Наутро их ссаживают с корабля в совершенно гиблом месте, и они начинают думать, как быть дальше. Бангок предлагает пробираться пешком в Шанхай, но у Баранова другая идея, основанная на его политическом прошлом. Он предлагает объявить голодовку, но только не тюремной администрации, а… жизни и разражается целым манифестом:

«Мы – арестанты жизни. Я – заезженный, разбитый интеллигент, оторванный от моей милой родины, человек без будущего, без денег, без привязанности, человек, не знающий, зачем он живет. А я хотел бы знать это. Я арестант и вы – тоже. Вы – бродяга, пасынок жизни. Она будет вас манить лживыми обещаниями, россыпями чужих богатств, красивой любовью, смелым размахом фантазии, всем тем, чем манит тюремное окно, обращенное к солнечной стороне и морю. Но это обман… Мы – люди, люди от головы до ног, со всеми прирожденными человеку правами на жизнь, здоровье, любовь и пищу. А у нас – ничего, потому что мы – арестанты жизни. И вот здесь, под открытым небом, на опушке этого сказочно прелестного леса, в стенах этой роскошной тюрьмы, я предлагаю вам объявить голодовку – жизни. Мы ляжем, не тронемся с места и – будь что будет».

Так опять возникает традиционный гриновский мотив жизни-смерти. Но теперь он связан не с волевым усилием террориста или вспышкой воли самоубийцы, а с усталостью, обреченностью побитого жизнью человека, который пусть даже и смог убежать из ссылки, но это не освободило его от нее, ибо он носит несвободу в своей душе.

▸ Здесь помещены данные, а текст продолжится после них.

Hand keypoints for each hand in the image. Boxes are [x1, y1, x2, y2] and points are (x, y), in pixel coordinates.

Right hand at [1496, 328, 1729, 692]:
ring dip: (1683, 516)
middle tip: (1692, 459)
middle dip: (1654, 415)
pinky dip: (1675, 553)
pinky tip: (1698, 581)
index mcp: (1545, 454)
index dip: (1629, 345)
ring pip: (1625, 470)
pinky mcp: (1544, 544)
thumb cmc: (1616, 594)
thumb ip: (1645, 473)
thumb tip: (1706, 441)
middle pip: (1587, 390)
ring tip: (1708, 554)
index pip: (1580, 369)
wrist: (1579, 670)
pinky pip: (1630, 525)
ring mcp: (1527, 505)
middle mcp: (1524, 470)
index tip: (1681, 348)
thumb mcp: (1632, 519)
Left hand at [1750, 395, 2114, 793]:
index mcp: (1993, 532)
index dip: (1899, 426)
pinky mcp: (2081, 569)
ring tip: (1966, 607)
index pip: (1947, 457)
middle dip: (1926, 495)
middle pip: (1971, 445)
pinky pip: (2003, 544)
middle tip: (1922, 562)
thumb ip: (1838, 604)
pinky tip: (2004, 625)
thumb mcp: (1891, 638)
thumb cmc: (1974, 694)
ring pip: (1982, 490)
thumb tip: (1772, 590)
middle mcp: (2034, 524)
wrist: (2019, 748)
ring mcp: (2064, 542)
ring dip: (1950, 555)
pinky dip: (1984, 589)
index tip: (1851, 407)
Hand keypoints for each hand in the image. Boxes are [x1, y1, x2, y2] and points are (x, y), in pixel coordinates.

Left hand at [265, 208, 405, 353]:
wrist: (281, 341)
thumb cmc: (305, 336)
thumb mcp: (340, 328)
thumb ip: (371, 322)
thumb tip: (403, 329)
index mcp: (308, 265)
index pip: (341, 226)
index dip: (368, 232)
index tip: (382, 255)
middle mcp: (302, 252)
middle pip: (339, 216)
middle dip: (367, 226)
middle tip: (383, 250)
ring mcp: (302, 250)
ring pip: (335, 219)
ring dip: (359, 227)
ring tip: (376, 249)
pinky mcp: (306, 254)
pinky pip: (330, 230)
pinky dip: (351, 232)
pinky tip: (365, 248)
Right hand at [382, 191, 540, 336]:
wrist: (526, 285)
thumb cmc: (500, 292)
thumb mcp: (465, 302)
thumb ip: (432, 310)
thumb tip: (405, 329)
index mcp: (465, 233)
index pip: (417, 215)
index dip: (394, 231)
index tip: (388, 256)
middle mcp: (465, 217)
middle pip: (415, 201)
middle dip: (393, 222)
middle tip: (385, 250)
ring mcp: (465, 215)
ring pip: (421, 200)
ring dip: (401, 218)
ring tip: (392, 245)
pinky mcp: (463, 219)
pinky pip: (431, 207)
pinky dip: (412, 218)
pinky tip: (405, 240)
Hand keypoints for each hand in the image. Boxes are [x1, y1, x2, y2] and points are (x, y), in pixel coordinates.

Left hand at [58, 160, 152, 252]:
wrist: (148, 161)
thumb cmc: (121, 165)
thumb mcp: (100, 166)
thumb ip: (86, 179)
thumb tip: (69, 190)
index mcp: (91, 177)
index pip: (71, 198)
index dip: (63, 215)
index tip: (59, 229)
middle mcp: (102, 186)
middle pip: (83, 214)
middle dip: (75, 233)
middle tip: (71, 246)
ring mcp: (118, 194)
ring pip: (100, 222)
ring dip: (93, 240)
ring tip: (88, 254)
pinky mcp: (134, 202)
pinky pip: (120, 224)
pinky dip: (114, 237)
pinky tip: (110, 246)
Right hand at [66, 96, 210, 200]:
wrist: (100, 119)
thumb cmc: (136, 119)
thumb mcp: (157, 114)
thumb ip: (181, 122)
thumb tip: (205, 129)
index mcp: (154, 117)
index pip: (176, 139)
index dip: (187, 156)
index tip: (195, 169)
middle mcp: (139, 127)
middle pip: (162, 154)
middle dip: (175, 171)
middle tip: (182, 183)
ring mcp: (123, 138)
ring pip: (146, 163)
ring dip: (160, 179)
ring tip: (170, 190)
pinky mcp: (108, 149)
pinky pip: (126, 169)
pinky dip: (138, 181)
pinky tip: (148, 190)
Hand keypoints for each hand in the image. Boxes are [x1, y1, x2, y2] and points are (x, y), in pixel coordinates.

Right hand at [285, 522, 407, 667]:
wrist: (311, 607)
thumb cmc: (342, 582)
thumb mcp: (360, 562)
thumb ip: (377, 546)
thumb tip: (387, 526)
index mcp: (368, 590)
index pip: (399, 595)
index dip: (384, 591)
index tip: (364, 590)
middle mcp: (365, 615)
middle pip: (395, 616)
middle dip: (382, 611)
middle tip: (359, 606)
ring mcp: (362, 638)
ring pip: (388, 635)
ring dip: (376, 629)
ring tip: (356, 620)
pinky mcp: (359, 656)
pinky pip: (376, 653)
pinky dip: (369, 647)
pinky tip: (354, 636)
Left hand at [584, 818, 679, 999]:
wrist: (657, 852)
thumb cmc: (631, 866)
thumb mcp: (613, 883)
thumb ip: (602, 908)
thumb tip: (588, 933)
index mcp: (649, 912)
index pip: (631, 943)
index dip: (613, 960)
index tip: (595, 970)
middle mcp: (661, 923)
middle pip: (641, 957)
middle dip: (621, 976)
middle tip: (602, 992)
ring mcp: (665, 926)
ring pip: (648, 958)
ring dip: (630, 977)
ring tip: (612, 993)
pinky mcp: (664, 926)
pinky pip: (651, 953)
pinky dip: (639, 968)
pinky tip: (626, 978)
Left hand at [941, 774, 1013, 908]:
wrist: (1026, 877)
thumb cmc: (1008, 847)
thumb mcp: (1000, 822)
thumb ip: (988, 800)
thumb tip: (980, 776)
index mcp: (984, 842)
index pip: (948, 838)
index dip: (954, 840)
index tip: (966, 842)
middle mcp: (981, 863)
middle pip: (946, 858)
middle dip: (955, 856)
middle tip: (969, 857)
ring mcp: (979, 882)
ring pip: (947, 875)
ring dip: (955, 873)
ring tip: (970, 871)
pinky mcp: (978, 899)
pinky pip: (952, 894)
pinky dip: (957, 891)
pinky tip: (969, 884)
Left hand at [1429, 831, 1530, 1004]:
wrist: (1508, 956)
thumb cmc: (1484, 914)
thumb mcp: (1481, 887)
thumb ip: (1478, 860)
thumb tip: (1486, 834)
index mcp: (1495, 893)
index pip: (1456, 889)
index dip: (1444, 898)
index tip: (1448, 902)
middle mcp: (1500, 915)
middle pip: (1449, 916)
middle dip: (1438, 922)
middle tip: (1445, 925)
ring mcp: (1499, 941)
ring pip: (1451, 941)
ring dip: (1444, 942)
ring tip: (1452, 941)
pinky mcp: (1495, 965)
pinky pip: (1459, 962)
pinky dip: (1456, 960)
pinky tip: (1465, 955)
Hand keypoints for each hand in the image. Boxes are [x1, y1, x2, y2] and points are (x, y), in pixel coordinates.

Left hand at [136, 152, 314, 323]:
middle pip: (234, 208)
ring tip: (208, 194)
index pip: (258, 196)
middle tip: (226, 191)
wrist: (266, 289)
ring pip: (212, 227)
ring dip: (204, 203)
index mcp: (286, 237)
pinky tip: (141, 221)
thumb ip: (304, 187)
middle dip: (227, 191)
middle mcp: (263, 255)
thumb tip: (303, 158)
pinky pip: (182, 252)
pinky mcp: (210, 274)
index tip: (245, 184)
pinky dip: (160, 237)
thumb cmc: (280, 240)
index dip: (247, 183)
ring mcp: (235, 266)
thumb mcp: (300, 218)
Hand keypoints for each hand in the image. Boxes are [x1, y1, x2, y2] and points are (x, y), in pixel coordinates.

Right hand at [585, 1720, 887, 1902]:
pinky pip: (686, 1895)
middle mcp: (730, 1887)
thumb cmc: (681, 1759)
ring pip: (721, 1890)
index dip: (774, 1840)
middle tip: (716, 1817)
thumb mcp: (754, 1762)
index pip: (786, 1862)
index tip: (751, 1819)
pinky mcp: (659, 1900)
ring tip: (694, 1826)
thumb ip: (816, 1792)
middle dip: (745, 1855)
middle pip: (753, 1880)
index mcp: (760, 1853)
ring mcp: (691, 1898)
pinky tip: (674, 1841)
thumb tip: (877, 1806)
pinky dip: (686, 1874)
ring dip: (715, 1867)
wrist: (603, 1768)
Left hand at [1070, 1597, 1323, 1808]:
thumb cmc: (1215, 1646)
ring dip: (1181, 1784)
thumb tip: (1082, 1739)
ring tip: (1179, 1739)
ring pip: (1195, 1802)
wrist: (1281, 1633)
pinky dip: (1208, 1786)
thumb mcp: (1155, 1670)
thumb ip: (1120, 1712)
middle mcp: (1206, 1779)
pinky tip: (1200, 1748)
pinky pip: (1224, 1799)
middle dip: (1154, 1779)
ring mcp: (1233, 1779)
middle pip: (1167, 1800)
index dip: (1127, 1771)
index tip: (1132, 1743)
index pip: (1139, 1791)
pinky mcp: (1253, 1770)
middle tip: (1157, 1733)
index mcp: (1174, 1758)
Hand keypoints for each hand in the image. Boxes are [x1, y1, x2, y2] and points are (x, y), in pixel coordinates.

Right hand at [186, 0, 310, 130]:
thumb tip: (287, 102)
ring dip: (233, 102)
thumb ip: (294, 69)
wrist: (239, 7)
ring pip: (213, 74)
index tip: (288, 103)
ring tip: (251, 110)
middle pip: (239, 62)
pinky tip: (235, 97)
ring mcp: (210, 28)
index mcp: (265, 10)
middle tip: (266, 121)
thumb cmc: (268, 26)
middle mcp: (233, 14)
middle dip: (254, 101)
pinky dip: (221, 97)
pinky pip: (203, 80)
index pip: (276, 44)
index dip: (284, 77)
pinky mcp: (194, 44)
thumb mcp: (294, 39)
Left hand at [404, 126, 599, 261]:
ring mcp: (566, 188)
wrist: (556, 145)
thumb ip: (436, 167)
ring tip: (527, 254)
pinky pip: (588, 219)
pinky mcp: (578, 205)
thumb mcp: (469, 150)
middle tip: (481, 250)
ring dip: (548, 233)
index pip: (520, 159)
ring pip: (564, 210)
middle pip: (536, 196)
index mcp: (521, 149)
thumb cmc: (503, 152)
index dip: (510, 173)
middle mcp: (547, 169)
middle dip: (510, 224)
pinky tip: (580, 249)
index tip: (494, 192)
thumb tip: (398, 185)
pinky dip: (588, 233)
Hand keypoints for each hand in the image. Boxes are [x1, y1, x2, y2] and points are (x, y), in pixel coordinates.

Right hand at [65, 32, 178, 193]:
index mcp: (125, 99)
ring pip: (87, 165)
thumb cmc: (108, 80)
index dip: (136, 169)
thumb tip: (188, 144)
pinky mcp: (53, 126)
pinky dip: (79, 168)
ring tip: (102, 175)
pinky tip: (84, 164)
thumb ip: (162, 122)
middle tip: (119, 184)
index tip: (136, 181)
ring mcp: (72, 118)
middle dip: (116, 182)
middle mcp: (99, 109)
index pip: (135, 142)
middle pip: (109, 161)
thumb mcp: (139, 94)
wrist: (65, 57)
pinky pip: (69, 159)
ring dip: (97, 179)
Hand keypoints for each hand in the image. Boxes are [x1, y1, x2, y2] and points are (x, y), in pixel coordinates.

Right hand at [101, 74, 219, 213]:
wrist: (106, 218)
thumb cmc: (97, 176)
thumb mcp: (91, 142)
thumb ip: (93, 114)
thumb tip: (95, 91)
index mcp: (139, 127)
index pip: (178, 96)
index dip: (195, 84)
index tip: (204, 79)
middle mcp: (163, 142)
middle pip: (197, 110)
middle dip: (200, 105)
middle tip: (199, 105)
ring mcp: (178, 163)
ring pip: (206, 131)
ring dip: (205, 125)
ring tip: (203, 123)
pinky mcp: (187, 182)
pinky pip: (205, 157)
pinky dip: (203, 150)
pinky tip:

«– День будет сменяться ночью, ночь – днем. Мы ослабеем. Болезненные голодные грезы посетят нас. Потом – или чудо, или же…

– Смерть, – сказал я. – Вы предлагаете смерть.

– Да».

Собственно, это и есть то искушение «дьявола оранжевых вод», которое дало название рассказу. А дальше англичанин, этому искушению не поддаваясь, начинает действовать, чтобы показать русскому, «как весело и бойко течет плохая жизнь в хороших руках».

Двое европейцев похищают дрезину, проезжают на ней какое-то количество километров, потом под пулями бегут через пышно описанный тропический лес, добираются до могучей реки, разводят костер, делают плот, охотятся, сначала неудачно, а потом добывают себе на еду обезьяну и до отвала наедаются, словом – живут. Хотя и ведут себя поразному: Бангок пытается победить все препятствия, а Баранов, напротив, испытывает странное удовлетворение, когда у них что-то не получается, и радуется «силе обстоятельств, поддерживающих его холодное отчаяние».

В сущности, Грин рассматривает в этой новелле две модели человеческого поведения, которые можно было бы уподобить известной притче о лягушках, угодивших в кувшин с молоком. Разница лишь в том, что «гриновские лягушки» попали не в разные кувшины, а в один, и одна лягушка, спасая себя, невольно спасает другую. Спасение могло бы быть счастливым окончанием этой истории, победой жизни над смертью, но последовательный Грин предпочел другой финал.

Когда Баранов и Бангок, преодолев немало трудностей, добираются до мифического Сан-Риоля и перед ними открывается выход в мир, Баранов, в страхе перед жизнью, пытается застрелиться, но у него и на это не хватает воли, и он просит своего товарища оказать ему последнюю услугу. Глядя на своего русского спутника, уже давно превратившегося в мертвеца, англичанин находит его просьбу справедливой.

Идея этого немудреного, с трескучим названием рассказа вполне очевидна и, казалось бы, авторская позиция тоже ясна: он всецело на стороне англичанина, и русский ему противен. Но если смотреть глубже, то можно заметить, что, как и в случае с повестью «Приключения Гинча», Грин попытался в образе Баранова, психологически ему гораздо более близкого и понятного, нежели Бангок (недаром в нем есть что-то от самого Грина: «незнакомец был высок, тощ, сутул»), разобраться с самим собой, понять себя и от себя уйти. Грин видел и не любил в себе Баранова, так же как не любил и Гинча. Литература была для него способом врачевать от недугов собственную больную, измученную и израненную с детства душу. Даже, может быть, не врачевать, но понять. Выслушать ее и взглянуть на себя со стороны. В конце концов – «мы не врачи, мы боль». Это можно сказать и про Грина.